Una sólida relación ofrece
resistencia a todas las contradicciones
-¡Hola Papás! ¿Cómo
están? ¡En unos momentos les llamo por teléfono!
Mi esposo y yo
leemos en el móvil el lacónico mensaje de nuestro hijo desde una
ciudad distante. Lo recibimos diario y a cualquier hora del día. Es nuestro
más bello estímulo afectivo.
Poco después nos llama
para darnos la noticia de que ha decidido casarse.
Como rasgo muy típico de
su manera de ser, lo hace con precisión de ejecutivo señalando planes y fechas,
puntualizando la de petición de mano como el más orgulloso preámbulo de
tan importante suceso.

========

### LISTA DE TAREAS
**A.** Copia el pasaje del texto proporcionado que va de "Como rasgo muy" a "tan importante suceso.", ambos incluidos, y cambia "ejecutivo" por "contador".
**B.** Indica si cada afirmación concuerda con el texto proporcionado. Responde sí o no y cita las palabras del texto que lo deciden. (i) Los padres reciben el mensaje del hijo una vez por semana. (ii) El hijo llama a sus padres para anunciarles que ha decidido casarse. (iii) El hijo escribe desde la misma ciudad en que viven sus padres.

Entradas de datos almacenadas

========

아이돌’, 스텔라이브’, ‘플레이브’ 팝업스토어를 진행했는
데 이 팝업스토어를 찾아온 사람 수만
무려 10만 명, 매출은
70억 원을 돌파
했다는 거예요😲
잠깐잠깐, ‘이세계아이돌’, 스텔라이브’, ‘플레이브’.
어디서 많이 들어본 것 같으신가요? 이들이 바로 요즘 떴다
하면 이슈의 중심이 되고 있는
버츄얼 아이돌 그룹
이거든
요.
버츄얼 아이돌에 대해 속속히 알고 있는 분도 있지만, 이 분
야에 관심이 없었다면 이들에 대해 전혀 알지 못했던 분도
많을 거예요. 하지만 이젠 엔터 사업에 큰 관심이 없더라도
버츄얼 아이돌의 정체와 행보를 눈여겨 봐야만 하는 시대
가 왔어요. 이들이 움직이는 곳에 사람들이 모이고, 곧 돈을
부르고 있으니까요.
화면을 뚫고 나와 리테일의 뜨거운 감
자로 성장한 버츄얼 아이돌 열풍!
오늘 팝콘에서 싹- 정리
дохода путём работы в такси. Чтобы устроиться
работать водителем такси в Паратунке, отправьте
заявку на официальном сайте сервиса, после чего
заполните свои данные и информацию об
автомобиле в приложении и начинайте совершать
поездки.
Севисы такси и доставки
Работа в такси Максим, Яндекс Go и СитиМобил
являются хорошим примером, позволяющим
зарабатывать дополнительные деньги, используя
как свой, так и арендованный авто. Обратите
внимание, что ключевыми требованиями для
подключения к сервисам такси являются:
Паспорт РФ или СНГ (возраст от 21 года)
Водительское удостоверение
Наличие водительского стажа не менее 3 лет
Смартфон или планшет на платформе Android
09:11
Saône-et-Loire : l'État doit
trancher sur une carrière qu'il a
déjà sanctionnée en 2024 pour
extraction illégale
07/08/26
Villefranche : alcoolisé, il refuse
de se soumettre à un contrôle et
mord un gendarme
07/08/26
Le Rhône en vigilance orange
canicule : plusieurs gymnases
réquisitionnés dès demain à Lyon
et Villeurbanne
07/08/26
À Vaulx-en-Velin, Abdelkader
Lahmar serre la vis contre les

========

### RESULTADOS
**A.**
Como rasgo muy típico de
su manera de ser, lo hace con precisión de contador señalando planes y fechas,
puntualizando la de petición de mano como el más orgulloso preámbulo de
tan importante suceso.

**B.**
(i) No: "Lo recibimos diario y a cualquier hora del día."
(ii) Sí: "Poco después nos llama para darnos la noticia de que ha decidido casarse."
(iii) No: "desde una ciudad distante"